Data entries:
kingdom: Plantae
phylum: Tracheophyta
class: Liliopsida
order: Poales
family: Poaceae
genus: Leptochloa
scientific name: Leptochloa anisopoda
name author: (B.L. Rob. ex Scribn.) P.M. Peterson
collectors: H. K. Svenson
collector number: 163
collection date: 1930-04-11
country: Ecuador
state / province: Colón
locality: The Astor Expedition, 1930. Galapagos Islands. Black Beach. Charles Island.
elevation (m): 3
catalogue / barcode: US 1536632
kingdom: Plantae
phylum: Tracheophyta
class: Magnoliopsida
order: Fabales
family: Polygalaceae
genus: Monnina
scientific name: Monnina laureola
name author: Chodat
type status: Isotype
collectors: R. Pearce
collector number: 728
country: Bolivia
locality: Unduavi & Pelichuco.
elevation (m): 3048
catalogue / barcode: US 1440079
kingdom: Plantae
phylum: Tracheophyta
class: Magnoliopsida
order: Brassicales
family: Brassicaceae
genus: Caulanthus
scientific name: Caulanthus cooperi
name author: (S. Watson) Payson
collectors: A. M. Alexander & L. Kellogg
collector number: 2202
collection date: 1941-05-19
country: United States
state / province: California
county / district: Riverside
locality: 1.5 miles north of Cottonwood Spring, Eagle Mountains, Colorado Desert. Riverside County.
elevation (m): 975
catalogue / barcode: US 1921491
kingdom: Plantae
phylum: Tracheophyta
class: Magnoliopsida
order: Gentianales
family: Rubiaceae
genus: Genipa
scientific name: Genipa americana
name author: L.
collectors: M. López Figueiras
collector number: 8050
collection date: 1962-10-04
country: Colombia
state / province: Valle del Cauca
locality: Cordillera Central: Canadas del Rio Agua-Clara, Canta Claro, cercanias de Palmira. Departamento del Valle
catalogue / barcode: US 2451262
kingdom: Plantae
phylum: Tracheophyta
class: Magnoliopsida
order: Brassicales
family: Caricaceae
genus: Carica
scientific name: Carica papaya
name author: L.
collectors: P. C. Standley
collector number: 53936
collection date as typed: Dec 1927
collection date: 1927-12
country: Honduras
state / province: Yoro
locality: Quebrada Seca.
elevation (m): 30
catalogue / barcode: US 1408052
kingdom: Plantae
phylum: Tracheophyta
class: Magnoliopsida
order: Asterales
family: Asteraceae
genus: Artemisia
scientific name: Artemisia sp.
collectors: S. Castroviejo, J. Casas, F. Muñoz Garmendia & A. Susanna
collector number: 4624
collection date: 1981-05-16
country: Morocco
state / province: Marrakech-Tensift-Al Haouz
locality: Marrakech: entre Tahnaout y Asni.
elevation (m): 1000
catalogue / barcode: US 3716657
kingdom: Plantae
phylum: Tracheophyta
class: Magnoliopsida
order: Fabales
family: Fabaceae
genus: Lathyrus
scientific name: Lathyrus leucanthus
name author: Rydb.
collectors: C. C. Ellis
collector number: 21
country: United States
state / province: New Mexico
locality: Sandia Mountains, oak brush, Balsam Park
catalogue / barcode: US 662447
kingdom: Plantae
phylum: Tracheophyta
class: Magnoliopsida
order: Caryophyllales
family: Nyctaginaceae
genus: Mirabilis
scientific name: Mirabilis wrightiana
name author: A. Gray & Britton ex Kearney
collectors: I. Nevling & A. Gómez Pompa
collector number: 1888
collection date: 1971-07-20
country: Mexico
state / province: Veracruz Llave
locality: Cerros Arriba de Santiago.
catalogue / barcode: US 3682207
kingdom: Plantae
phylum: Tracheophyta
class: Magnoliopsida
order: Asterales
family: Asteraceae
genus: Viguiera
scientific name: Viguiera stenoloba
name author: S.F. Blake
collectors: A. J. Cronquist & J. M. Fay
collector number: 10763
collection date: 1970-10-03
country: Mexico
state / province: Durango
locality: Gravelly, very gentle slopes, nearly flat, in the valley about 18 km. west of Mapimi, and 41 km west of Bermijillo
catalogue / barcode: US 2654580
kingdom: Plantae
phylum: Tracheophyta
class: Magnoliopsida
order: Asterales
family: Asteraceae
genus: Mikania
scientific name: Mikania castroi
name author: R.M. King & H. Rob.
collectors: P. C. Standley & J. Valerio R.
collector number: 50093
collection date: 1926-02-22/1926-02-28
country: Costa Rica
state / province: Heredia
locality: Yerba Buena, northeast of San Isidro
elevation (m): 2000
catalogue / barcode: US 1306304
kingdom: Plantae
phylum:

To do: Copy out the lines of the records word for word, beginning with the line that contains "country: Morocco" and continuing through the line that contains "locality: Sandia Mountains, oak".

Output below:
country: Morocco
state / province: Marrakech-Tensift-Al Haouz
locality: Marrakech: entre Tahnaout y Asni.
elevation (m): 1000
catalogue / barcode: US 3716657
kingdom: Plantae
phylum: Tracheophyta
class: Magnoliopsida
order: Fabales
family: Fabaceae
genus: Lathyrus
scientific name: Lathyrus leucanthus
name author: Rydb.
collectors: C. C. Ellis
collector number: 21
country: United States
state / province: New Mexico
locality: Sandia Mountains, oak brush, Balsam Park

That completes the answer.